Even while the divorce is ongoing in North Carolina, you and your spouse must already prepare the children for the changes that can happen. This includes the possibility of shared parenting time and the new setup that they will have to live with.
Going through a divorce and co-parenting can be difficult for you and your spouse, but it can also have long-term unseen effects on your children. Co-parents should mentally and emotionally ease them into the transformations in the family’s setup. Here are some tips on how to help them adjust to co-parenting.
Let your children know how the parenting schedule will work. Allow your children to ask questions and patiently answer them to the best of your abilities.
Make sure to explain this concept to them in a manner that suits their age. You do not have to explain every specific detail of your parenting schedule to your children, but they must understand the logistics, as well as how this schedule and arrangement will affect their lives.
Depending on their age, you may also wish to take your children’s preferences into consideration when crafting your parenting plan, as long as their preferences are reasonable.
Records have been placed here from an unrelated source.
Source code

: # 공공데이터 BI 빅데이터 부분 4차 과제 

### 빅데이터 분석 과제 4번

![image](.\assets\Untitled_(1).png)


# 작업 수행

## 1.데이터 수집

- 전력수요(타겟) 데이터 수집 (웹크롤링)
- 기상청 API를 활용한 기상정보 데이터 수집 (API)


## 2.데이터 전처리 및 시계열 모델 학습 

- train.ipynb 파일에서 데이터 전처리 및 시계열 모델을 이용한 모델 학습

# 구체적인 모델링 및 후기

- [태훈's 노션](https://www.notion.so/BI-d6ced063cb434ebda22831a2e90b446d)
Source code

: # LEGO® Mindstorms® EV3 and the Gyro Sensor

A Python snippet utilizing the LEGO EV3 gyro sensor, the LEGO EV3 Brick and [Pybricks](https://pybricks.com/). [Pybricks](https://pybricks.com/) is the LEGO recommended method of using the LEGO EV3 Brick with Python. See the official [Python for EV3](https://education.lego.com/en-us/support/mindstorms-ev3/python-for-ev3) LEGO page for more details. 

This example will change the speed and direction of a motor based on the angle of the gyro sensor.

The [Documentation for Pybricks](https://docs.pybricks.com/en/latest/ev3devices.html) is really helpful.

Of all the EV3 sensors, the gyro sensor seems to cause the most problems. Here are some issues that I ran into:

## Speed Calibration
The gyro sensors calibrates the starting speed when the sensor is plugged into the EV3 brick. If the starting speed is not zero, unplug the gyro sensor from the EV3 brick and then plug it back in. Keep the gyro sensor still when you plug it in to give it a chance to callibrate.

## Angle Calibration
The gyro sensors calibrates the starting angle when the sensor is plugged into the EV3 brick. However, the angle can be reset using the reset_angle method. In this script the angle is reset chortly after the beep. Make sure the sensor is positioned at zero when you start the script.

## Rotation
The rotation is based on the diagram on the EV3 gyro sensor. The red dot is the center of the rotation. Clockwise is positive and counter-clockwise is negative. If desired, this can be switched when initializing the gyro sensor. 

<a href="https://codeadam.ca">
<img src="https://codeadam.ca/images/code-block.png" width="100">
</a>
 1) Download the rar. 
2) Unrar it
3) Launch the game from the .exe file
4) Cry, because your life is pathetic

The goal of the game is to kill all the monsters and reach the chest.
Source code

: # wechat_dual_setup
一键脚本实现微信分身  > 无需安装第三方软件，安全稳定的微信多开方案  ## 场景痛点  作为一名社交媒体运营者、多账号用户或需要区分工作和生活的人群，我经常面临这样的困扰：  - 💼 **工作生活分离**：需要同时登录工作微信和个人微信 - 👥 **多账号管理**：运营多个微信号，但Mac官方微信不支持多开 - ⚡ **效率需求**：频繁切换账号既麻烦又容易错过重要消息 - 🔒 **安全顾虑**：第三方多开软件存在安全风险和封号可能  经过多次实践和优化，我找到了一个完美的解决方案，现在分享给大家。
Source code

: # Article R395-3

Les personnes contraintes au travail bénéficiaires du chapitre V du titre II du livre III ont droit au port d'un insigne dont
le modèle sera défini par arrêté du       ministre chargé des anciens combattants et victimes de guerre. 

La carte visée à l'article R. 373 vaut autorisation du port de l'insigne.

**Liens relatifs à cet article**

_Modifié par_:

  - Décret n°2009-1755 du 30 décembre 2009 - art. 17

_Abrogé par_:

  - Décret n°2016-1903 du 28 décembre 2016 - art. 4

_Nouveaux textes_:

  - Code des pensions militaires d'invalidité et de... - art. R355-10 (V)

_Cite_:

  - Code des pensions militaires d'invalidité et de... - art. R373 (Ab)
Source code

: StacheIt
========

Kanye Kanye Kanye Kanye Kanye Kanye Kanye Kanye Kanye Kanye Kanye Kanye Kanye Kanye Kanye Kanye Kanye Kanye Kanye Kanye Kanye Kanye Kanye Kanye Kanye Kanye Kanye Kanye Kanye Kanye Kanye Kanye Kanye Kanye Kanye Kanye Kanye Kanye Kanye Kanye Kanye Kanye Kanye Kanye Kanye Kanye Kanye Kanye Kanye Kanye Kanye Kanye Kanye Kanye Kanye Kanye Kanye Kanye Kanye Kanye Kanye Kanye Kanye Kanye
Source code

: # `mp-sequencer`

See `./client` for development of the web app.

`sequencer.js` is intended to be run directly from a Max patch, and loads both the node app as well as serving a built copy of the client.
You and your ex-spouse should aim to explain the divorce and the concept of co-parenting to your child together. Whether or not this is possible, you should be mindful not to denigrate each other. Remember that the goal of explaining co-parenting to them is to help them adjust and find reassurance despite the changes.
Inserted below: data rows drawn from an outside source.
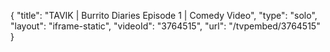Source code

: {
    "title": "TAVIK | Burrito Diaries Episode 1 | Comedy Video",
    "type": "solo",
    "layout": "iframe-static",
    "videoId": "3764515",
    "url": "\/tvpembed\/3764515"
}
This point also remains relevant as you begin co-parenting after the divorce. Children might take such comments very personally, so both parents should avoid speaking badly of each other.
Be sure to consistently check in with your children. Be mindful of their body language and activities. It can help to ask about their reaction to the incoming changes, such as how they feel and think about it.
It will take time for them to adapt to the new situation. That is why parents should make sure they are there for their kids.
Most importantly, it can help to reassure them that the divorce is not their fault. No matter what changes the family goes through, reassure them that they are loved.